## What is needed
In the records that follow, find each line containing "York" and copy it.

== Segment start ==

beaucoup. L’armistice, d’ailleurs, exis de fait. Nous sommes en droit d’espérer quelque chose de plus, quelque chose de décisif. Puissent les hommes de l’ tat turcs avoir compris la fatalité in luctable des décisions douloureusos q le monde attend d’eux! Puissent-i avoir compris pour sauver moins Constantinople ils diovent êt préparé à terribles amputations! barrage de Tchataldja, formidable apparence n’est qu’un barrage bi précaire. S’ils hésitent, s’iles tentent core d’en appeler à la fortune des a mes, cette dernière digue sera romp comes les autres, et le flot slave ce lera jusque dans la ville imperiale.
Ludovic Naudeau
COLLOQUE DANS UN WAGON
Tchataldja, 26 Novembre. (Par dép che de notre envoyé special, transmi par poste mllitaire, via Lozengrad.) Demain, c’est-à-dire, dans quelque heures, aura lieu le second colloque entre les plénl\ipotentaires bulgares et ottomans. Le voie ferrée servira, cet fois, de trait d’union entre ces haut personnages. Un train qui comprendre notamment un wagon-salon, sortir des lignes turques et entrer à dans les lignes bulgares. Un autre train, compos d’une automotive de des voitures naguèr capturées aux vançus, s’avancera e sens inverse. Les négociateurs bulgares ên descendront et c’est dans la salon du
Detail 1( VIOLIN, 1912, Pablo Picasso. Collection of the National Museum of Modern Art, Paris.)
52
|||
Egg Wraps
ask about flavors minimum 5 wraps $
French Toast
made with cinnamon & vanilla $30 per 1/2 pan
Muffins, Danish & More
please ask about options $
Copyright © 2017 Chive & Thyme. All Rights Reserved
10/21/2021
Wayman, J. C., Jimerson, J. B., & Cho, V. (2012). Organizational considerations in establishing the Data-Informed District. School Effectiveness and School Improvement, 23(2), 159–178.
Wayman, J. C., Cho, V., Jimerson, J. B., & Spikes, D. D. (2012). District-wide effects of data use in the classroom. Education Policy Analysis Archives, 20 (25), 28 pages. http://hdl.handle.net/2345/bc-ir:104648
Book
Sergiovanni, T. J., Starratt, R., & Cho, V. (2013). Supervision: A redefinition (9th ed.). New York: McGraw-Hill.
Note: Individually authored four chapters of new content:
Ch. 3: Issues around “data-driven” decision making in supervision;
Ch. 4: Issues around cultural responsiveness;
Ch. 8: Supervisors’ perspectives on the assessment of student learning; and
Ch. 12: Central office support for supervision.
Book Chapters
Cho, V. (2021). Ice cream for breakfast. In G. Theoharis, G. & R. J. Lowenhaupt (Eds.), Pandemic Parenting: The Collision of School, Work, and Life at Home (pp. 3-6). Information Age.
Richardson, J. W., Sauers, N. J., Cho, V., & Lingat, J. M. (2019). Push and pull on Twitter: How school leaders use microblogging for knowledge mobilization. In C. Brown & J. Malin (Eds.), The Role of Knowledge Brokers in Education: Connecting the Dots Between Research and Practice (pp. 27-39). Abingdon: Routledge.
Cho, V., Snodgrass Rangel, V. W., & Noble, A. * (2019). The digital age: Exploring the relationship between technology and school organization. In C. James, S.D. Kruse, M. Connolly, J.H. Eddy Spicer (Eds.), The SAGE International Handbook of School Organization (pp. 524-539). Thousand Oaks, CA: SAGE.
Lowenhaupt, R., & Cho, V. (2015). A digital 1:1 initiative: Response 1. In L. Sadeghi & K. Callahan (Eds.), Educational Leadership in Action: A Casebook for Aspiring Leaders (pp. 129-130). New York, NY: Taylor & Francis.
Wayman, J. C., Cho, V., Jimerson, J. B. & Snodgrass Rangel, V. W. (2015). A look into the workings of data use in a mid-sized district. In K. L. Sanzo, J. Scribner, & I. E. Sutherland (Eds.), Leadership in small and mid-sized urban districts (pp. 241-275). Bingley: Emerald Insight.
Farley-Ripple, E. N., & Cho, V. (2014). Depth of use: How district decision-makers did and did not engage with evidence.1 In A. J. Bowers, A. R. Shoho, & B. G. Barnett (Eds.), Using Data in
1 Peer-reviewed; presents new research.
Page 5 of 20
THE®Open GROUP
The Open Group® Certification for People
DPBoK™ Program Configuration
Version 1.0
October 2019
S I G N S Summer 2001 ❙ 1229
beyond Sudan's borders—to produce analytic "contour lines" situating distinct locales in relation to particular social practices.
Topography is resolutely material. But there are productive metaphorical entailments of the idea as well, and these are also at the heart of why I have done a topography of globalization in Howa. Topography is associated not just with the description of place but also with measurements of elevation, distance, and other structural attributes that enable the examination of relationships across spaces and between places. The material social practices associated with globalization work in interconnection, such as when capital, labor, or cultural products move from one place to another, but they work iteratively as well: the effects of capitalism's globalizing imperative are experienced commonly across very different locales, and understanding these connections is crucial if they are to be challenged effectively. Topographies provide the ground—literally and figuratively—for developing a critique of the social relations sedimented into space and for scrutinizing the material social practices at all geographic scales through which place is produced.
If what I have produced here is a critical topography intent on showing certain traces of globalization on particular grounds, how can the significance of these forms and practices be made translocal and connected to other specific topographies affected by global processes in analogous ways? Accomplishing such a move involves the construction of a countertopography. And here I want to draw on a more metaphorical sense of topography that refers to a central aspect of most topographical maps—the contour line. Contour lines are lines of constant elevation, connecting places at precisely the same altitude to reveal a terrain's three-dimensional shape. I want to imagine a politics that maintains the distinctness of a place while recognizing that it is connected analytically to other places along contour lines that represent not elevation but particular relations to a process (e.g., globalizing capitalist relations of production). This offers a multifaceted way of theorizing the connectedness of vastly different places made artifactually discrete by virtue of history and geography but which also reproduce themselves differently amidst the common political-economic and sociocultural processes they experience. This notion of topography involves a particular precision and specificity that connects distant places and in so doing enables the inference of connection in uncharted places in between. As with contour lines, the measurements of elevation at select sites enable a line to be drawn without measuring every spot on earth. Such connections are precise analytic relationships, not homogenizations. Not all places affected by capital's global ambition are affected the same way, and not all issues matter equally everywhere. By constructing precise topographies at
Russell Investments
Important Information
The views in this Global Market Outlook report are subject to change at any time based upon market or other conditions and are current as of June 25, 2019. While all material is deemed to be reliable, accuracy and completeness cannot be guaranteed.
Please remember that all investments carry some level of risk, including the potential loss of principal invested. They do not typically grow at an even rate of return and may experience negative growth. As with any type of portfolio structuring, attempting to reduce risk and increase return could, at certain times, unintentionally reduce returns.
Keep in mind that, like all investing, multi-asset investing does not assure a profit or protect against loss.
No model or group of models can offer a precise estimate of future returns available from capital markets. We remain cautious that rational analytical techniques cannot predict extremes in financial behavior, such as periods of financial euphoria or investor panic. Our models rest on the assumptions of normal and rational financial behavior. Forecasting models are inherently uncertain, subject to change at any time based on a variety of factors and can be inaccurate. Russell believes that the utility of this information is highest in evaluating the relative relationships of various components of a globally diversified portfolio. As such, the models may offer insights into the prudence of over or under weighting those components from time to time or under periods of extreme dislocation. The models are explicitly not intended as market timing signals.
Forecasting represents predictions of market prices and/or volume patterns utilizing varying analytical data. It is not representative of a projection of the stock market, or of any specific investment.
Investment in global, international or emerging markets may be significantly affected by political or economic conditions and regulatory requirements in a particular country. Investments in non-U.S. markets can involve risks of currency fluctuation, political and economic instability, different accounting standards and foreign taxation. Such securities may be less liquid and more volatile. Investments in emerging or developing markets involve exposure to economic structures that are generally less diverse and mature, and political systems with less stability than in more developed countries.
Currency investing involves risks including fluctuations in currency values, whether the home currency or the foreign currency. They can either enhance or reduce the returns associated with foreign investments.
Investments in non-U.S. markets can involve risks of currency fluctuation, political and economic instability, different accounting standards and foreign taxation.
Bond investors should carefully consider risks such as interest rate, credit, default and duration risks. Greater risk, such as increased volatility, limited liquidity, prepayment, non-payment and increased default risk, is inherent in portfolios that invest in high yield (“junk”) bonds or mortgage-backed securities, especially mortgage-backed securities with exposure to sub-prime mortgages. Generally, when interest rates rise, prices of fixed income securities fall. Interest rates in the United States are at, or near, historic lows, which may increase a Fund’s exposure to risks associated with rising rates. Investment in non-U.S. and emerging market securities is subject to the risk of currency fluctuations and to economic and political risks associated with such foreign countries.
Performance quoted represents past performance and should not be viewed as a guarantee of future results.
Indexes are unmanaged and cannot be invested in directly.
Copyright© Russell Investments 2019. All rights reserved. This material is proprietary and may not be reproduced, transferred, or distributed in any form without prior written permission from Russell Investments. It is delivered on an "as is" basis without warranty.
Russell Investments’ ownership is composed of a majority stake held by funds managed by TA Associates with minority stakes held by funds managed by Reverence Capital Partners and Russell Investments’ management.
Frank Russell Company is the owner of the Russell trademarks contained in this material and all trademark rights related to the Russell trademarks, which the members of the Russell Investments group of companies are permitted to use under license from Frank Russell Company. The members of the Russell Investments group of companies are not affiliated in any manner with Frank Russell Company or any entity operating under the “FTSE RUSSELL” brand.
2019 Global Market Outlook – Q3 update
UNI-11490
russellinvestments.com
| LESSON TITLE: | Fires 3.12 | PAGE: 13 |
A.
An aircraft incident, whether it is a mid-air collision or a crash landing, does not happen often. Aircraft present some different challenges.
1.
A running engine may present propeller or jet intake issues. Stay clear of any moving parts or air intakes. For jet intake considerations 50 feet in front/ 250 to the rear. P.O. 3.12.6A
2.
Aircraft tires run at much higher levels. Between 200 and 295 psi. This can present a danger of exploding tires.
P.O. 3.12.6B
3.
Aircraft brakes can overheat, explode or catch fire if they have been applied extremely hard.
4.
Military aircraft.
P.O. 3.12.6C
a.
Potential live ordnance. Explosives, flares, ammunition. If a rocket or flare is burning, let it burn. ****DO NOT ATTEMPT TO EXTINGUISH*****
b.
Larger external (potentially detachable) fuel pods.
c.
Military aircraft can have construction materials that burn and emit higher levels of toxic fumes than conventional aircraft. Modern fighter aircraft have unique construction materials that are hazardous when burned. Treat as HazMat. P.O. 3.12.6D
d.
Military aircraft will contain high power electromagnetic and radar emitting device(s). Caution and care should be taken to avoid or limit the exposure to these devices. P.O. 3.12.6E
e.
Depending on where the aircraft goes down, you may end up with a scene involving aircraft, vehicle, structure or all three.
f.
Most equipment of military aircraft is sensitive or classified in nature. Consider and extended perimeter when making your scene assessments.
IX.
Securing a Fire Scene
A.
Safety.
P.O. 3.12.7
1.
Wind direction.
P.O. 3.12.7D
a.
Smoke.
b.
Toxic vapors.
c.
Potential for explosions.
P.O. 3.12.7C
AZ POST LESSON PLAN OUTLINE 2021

== Segment end ==

## Output for this task
Sergiovanni, T. J., Starratt, R., & Cho, V. (2013). Supervision: A redefinition (9th ed.). New York: McGraw-Hill.
Lowenhaupt, R., & Cho, V. (2015). A digital 1:1 initiative: Response 1. In L. Sadeghi & K. Callahan (Eds.), Educational Leadership in Action: A Casebook for Aspiring Leaders (pp. 129-130). New York, NY: Taylor & Francis.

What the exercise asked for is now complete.